21-2-1405. Il voulait s’en revenir chez les Musulmans et comme il était maître dans l’art de la chirurgie et de la médecine et qu’il avait pratiquée de bon traitement, on s’est accordé pour lui verser comme il le demande mille maravedís de trois blancas (une monnaie) afin qu’il reste et fasse venir sa femme. On s’accorde donc pour lui verser cette somme chaque année et lui avancer cent maravedís pour qu’il achète une maison et fasse venir sa femme.

2-10-1406. Le Consejo étant dans le besoin, on ordonne de ne lui verser que trois cents maravedís de deux blancas.

25-10-1406. Il réclame et on annule cette dernière décision ; il lui sera bien versé mille maravedís.

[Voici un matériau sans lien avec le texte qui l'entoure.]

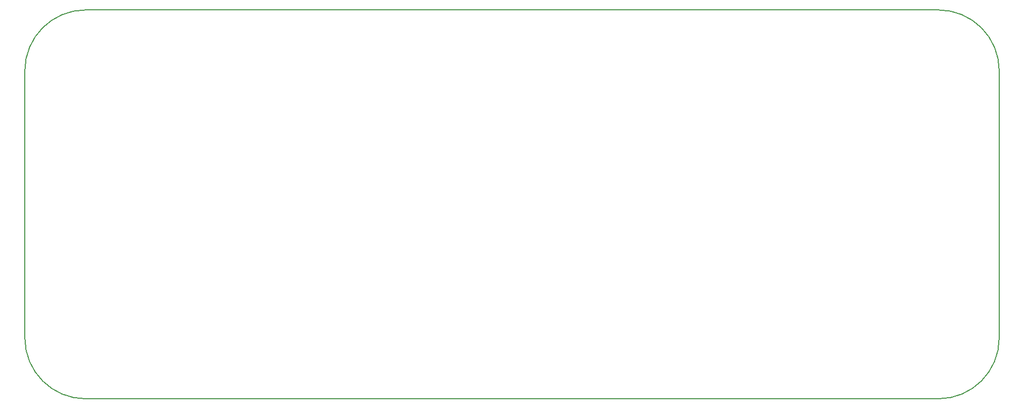
<source format=gm1>
G04 #@! TF.FileFunction,Profile,NP*
%FSLAX46Y46*%
G04 Gerber Fmt 4.6, Leading zero omitted, Abs format (unit mm)*
G04 Created by KiCad (PCBNEW 4.0.7-e0-6372~58~ubuntu16.10.1) date Tue Sep 25 01:01:21 2018*
%MOMM*%
%LPD*%
G01*
G04 APERTURE LIST*
%ADD10C,0.100000*%
%ADD11C,0.150000*%
G04 APERTURE END LIST*
D10*
D11*
X220000000Y-60000000D02*
G75*
G03X210000000Y-50000000I-10000000J0D01*
G01*
X60000000Y-104000000D02*
G75*
G03X70000000Y-114000000I10000000J0D01*
G01*
X70000000Y-50000000D02*
G75*
G03X60000000Y-60000000I0J-10000000D01*
G01*
X210000000Y-114000000D02*
G75*
G03X220000000Y-104000000I0J10000000D01*
G01*
X220000000Y-104000000D02*
X220000000Y-60000000D01*
X70000000Y-114000000D02*
X210000000Y-114000000D01*
X60000000Y-60000000D02*
X60000000Y-104000000D01*
X70000000Y-50000000D02*
X210000000Y-50000000D01*
M02*

</source>
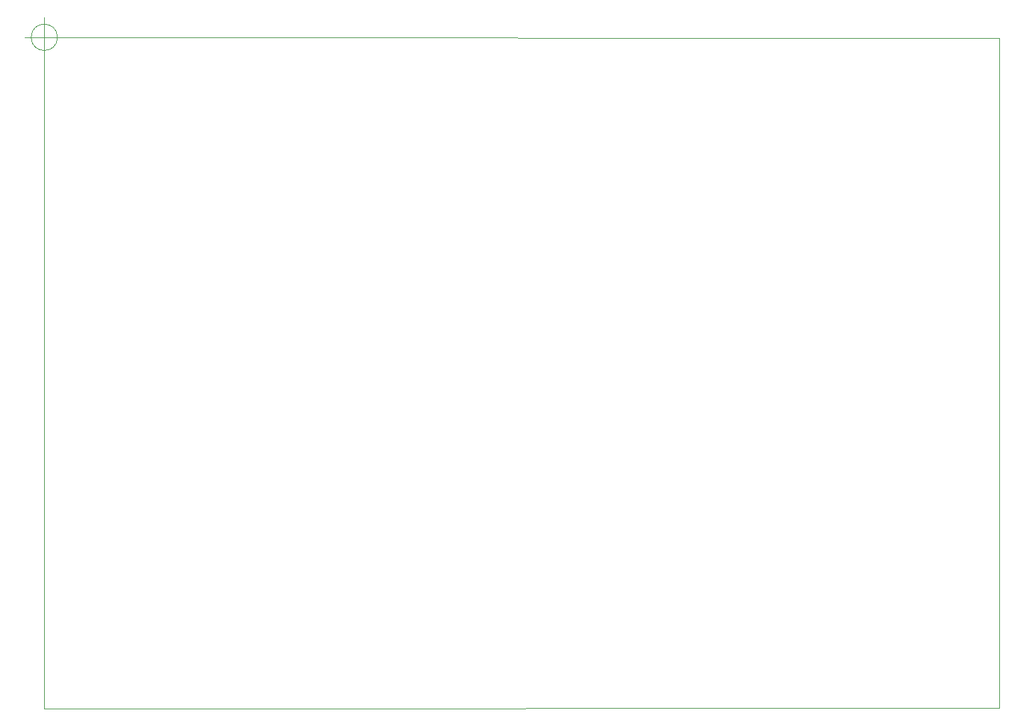
<source format=gbr>
%TF.GenerationSoftware,KiCad,Pcbnew,(5.1.8)-1*%
%TF.CreationDate,2021-12-10T09:08:06+01:00*%
%TF.ProjectId,Schema_Commande_Chacon_54650TX_V2,53636865-6d61-45f4-936f-6d6d616e6465,rev?*%
%TF.SameCoordinates,Original*%
%TF.FileFunction,Profile,NP*%
%FSLAX46Y46*%
G04 Gerber Fmt 4.6, Leading zero omitted, Abs format (unit mm)*
G04 Created by KiCad (PCBNEW (5.1.8)-1) date 2021-12-10 09:08:06*
%MOMM*%
%LPD*%
G01*
G04 APERTURE LIST*
%TA.AperFunction,Profile*%
%ADD10C,0.050000*%
%TD*%
G04 APERTURE END LIST*
D10*
X41966666Y-40210000D02*
G75*
G03*
X41966666Y-40210000I-1666666J0D01*
G01*
X37800000Y-40210000D02*
X42800000Y-40210000D01*
X40300000Y-37710000D02*
X40300000Y-42710000D01*
X40300000Y-125300000D02*
X40300000Y-40200000D01*
X161300000Y-125200000D02*
X40300000Y-125300000D01*
X161300000Y-40300000D02*
X161300000Y-125200000D01*
X40300000Y-40200000D02*
X161300000Y-40300000D01*
M02*

</source>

29-3-1457. Le Corregidor ordonne que les Juifs portent un signe en tissu coloré aux dimensions prescrites par l’Ordonnance royale de Don Juan I, de manière bien visible, sous peine de se voir confisquer les vêtements qu’ils portent.

10-7-1481. Que tous les Juifs et Musulmans portent leurs signes comme dans les temps passés, les Juifs leurs rolderas (je n’ai pas trouvé la traduction exacte de ce mot, mais ce signe pourrait être l’équivalent du redondel amarillo) et les Musulmans leurs demi-lunes cousues sur les capes et couvertures et sur le côté droit.

12-12-1481. Que les Juifs portent des rolderas de tissu coloré sur la poitrine, à gauche, sauf dans la judería où ils pourront circuler sans. Que les Musulmans portent des demi-lunes de tissu bleu sur la poitrine.